Voyazides/Hadfield keep nose clean to win eventful FIA Masters Historic Sports Car race

Leo Voyazides and Simon Hadfield came from last on the grid to win a fraught and incident-packed FIA Masters Historic Sports Car race at Zandvoort. Along with second-placed Jason Wright, their Lola T70 Mk3Bs were the only front-running cars that stayed out of trouble, as one rival after another fell by the wayside – either by mechanical misery or by their own doing. Voyazides drove well to claim the lead during his opening stint already, giving Hadfield little else to do than drive it home for the win.

This time, my half of the race was best”, said Voyazides, referring to the pair’s Stena Line Masters Gentlemen Drivers win earlier on the day. “I went from last to first, and did some good overtaking. Simon just finished the job

“Yes, we didn’t do any sillies”, said Hadfield. “Looking at our form I thought we would be third, so I’m really pleased for Leo.”

It’s always my goal to keep my nose clean”, said Wright. “You’re not going to win the race on the first lap. I just didn’t want any damage. At the end, I had a nice race with Paul – we gave each other space, it was really nice

Third-placed driver Paul Gibson first battled problems with his Lola’s door after which – right after a safety-car restart – he ran into the back of Phil Hall’s Lola T212, which at the time was leading the race. Gibson then caught up with Wright and passed the American’s similar Lola before Wright got back at him to secure second place.

“First I was boxed in the pits, and had my trouble with the door”, said Gibson when asked about his early problems. As for the run-in with Phil Hall, “He just braked too early! I was committed, what can you do?”

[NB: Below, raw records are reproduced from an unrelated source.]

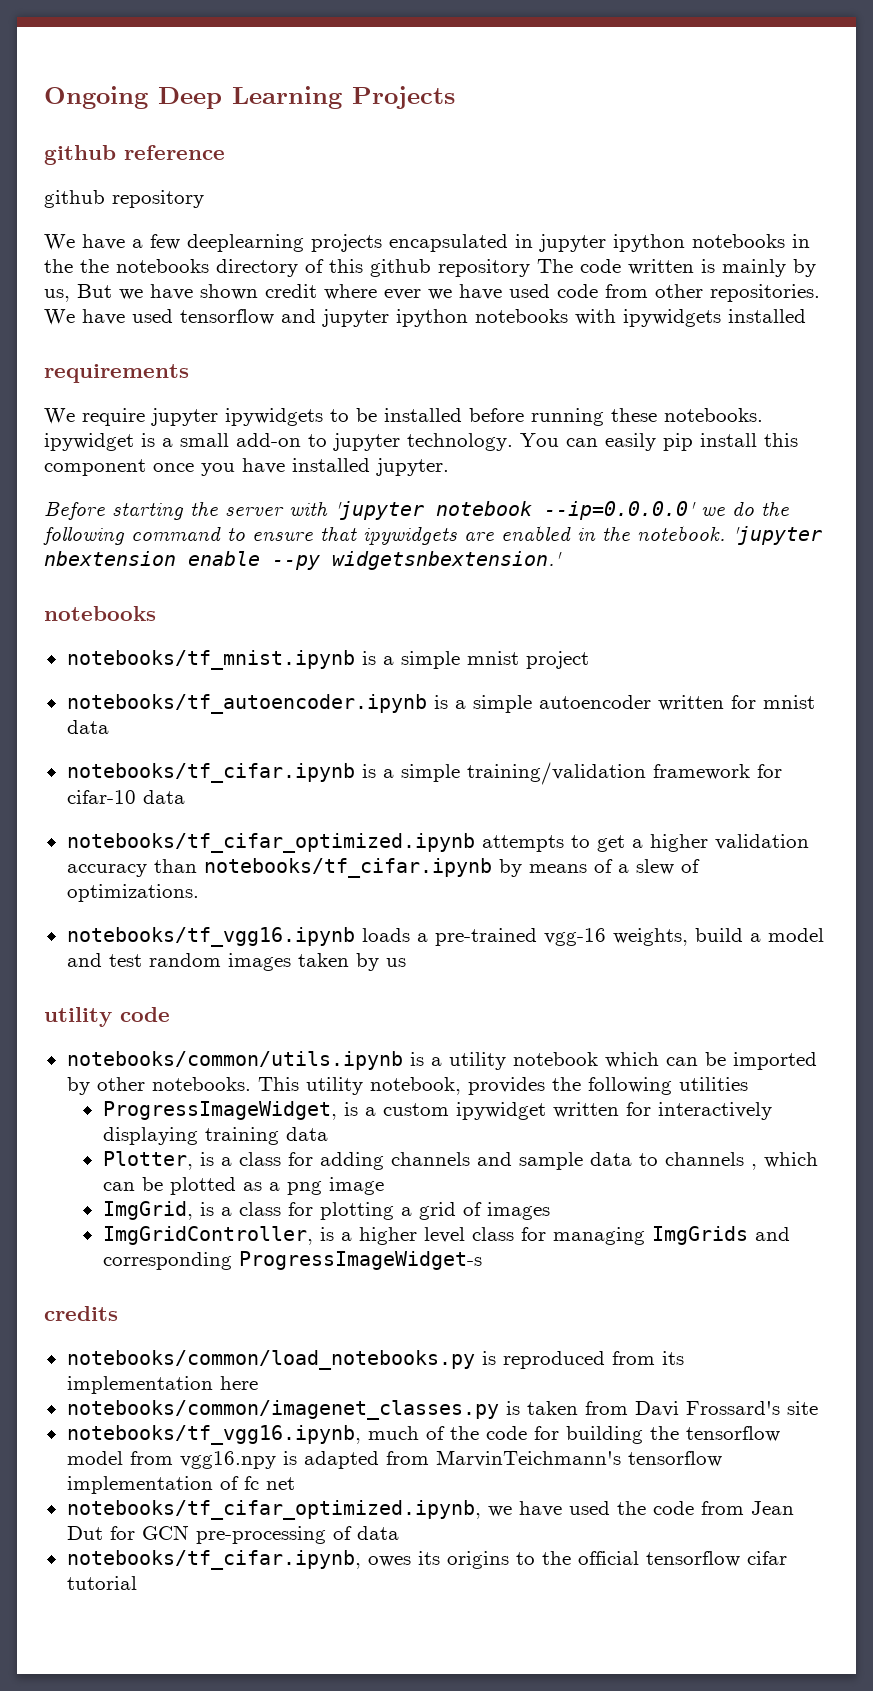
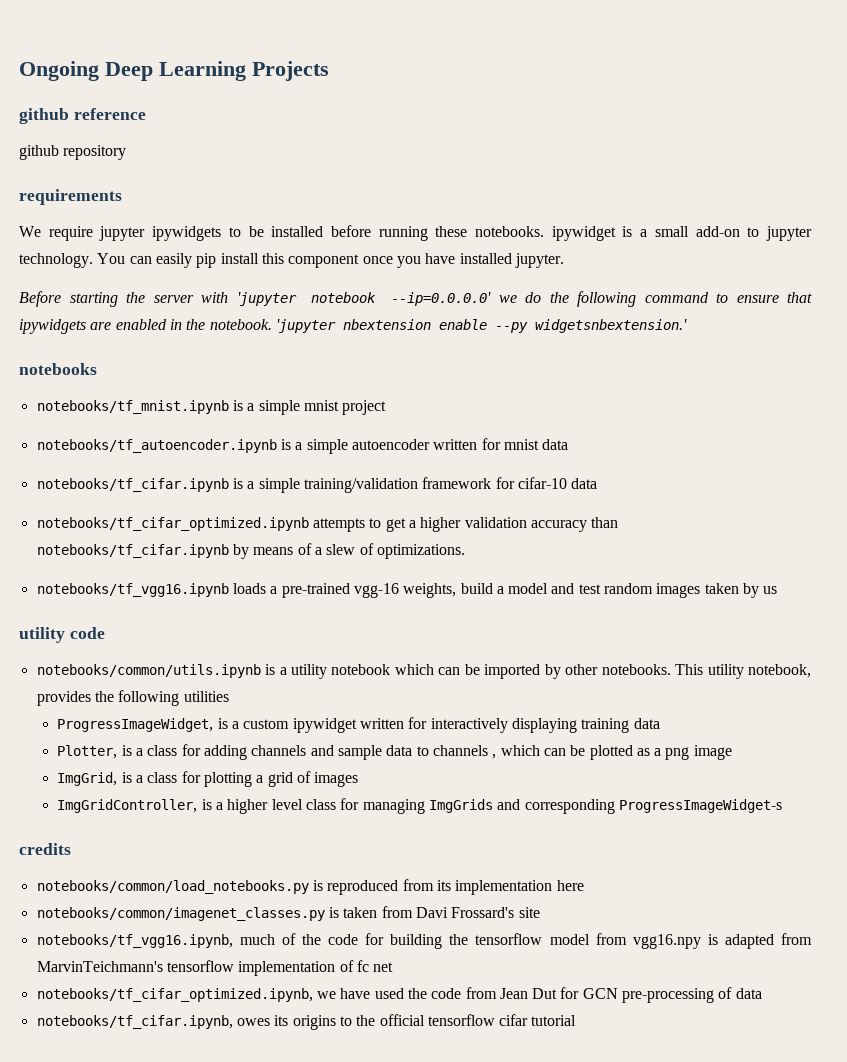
[44,234,810,252] [44,259,816,277] [44,284,820,302] [44,309,806,327] // We have a few deeplearning projects encapsulated in jupyter ipython notebooks in the the notebooks directory of this github repository The code written is mainly by us, But we have shown credit where ever we have used code from other repositories. We have used tensorflow and jupyter ipython notebooks with ipywidgets installed -> (127, 152) none

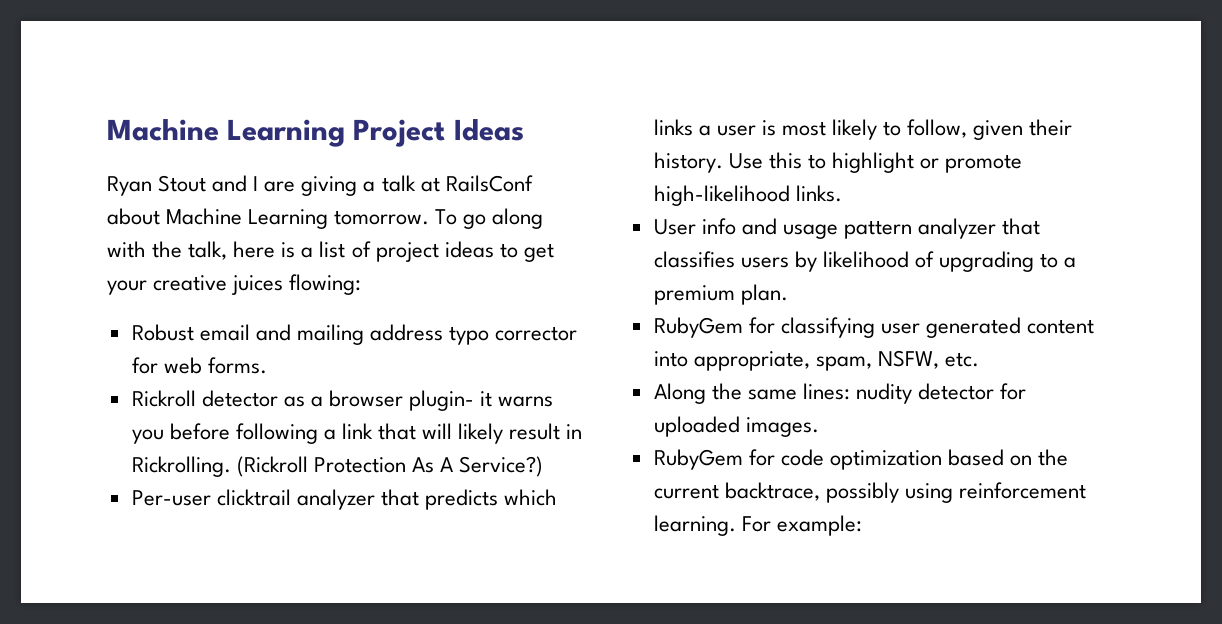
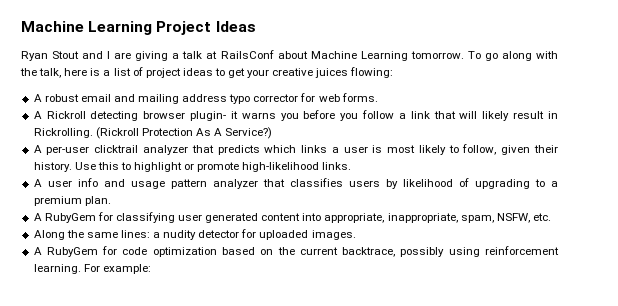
[131,324,194,341] Robust -> [33,94,79,102] A robust
[131,390,323,407] Rickroll detector as a -> [33,111,139,121] A Rickroll detecting
[235,423,318,444] following -> [340,110,395,121] you follow
[131,490,211,506] Per-user -> [33,145,90,155] A per-user
[653,219,696,235] User -> [33,179,72,187] A user
(788, 294) none -> [33,213,42,221] A
(810, 361) none -> [387,213,458,223] inappropriate,
(850, 391) none -> [153,232,161,238] a
(819, 427) none -> [33,247,42,255] A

German Frank Jacob was fourth, also staying out of trouble in his Lola T212, while Chris Lillingstone-Price took fifth in his invitational Chevron B8.

A chaotic few opening laps saw local hero David Hart take to the gravel in Tarzan corner while pre-race favourite Michael Gans retired his Lola T290 at the end of the first lap, its gearbox broken. A safety-car period for a spin by Michiel Smits’ Lola T70 Mk1 Spyder was followed by Mark Piercy retiring his Lola T210 with a puncture and David Hart pulling off with a broken right rear suspension.

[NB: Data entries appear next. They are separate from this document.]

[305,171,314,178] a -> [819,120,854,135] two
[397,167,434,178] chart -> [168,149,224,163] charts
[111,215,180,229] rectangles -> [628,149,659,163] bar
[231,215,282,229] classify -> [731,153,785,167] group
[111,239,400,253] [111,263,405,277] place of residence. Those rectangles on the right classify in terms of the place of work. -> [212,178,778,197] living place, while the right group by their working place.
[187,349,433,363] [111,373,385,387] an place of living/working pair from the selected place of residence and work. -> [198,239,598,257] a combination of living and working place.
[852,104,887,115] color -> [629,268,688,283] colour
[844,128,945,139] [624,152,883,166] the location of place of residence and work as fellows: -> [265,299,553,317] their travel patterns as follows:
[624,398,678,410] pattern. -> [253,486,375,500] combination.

After 8 laps, another safety-car period was called when Marc Devis pulled off in his Chevron B19, with Hart’s machine also still parked on the run to the Gerlachbocht. The caution period endured into the pit window, as the broken Lola could not be lifted onto the flatbed recovery truck, forcing the need for another flatbed to come to help. The bottom half of the cars slowed just enough to catch their first opportunity to do a pitstop, while the top half came in after the following tour, and David Pittard on the one after that, shaking up the order to no end.

As, at the restart, Nicky Pastorelli (still due for a drivethrough because of a jumped start) led away Jamie Boot’s Chevron B16, Michiel Smits’ recovered Lola T70 Mk1, the Beaumont/Middlehurst McLaren M1B and the Buurman/Van der Lof Corvette Stingray ahead of ‘virtual leader’ Voyazides/Hadfield, the safety car was out again almost immediately when Boot’s Chevron and Smits’ Lola made contact at the end of the straight, leading to immediate retirement for Boot while Smits limped back to the pits with a flat left-rear, having been beached in the Tarzan gravel initially. Meanwhile, Phil Hall retired his damaged Lola T212. Only in the final ten minutes, relative normalcy set in.

Class battles were tight as well, Andy Middlehurst (McLaren M1B) passing Andy Wolfe’s Lola T70 Mk1 Spyder on the penultimate lap for sixth overall and the Hulme class win. For Wolfe, it was all for nothing, though, when afterwards his car was disqualified. Keith Ahlers and Billy Bellinger, so used to class wins in their Cooper Monaco King Cobra, were a distant third in class, trailing the two Bonnier-class-leading Chevron B8s.

He was quicker on the faster stuff”, Middlehurst explained. “But he was braking a bit gingerly, and that’s where I got him

“I had a problem with oil surge”, said Wolfe about the Lola T70 Mk1 that was owned by David Hart before. “So I had to back off the engine.”

“It was a straightforward run for us”, said Ahlers, “we were just not fast enough…”

In a similarly tight fight for Bonnier class honours, Graham Wilson got back to the front with three laps to go. David Pittard had been leading the class in Wilson’s Chevron B8 but after the stops the Andrew & Mark Owen B8 took the lead when Pittard stayed out for two laps while the pit window was open during another caution period.

Despite his drivethrough penalty, Nicky Pastorelli (Ferrari 365GTB/4) crossed the line first in Pescarolo class, heading the troubled Porsche 911 RS of Mark & James Bates. In their Corvette Stingray, local duo Alexander van der Lof/Yelmer Buurman were contenders too, until they retired their car two laps from the end.